Lately, we've been talking about MEV, ordering, fairness, and so on. Basically, on-chain "cutting in line" doesn't hurt big players the most; it’s those who think that once they submit a transaction, it should be processed in order. You think you're queuing, but really you're in an auction: whoever pays more to the miner/node (or that bunch of relays in the middle) gets to go first. The rest end up paying slippage, worse prices, and more transaction fees—it's really frustrating.



I personally do aggregation/path optimization, squeezing every bit of fee down to the bone, but when I get caught in that squeeze, even saving a little gas feels like a joke... Even more ridiculous is that in chat groups, people are sharing rumors about stablecoin regulation, reserve audits, and de-pegging, and as soon as emotions run high, they want to "swap out quickly." At such times, it's easiest for someone to cut in line and be used as a liquidity withdrawal machine.
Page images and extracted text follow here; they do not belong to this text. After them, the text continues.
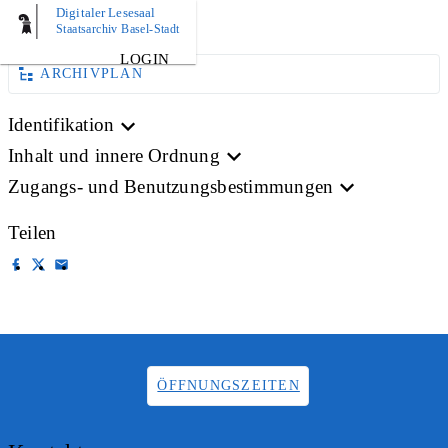
Digitaler Lesesaal
AKTE
Staatsarchiv Basel-Stadt
LOGIN
ARCHIVPLAN
Identifikation
Inhalt und innere Ordnung
Zugangs- und Benutzungsbestimmungen
Teilen
ÖFFNUNGSZEITEN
The market never rewards confidence, especially if you're confident you'll be the first to run.

My colleague asked me yesterday, "Isn't on-chain transparency supposed to make things fair?" I paused: transparency doesn't equal fairness. At best, it shows you how you're being arranged. Anyway, now my order placement feels more like bargaining with the sorting system—don't rush, don't be careless. If you can split, split; if you can set a limit price, do that. That's how I handle it for now.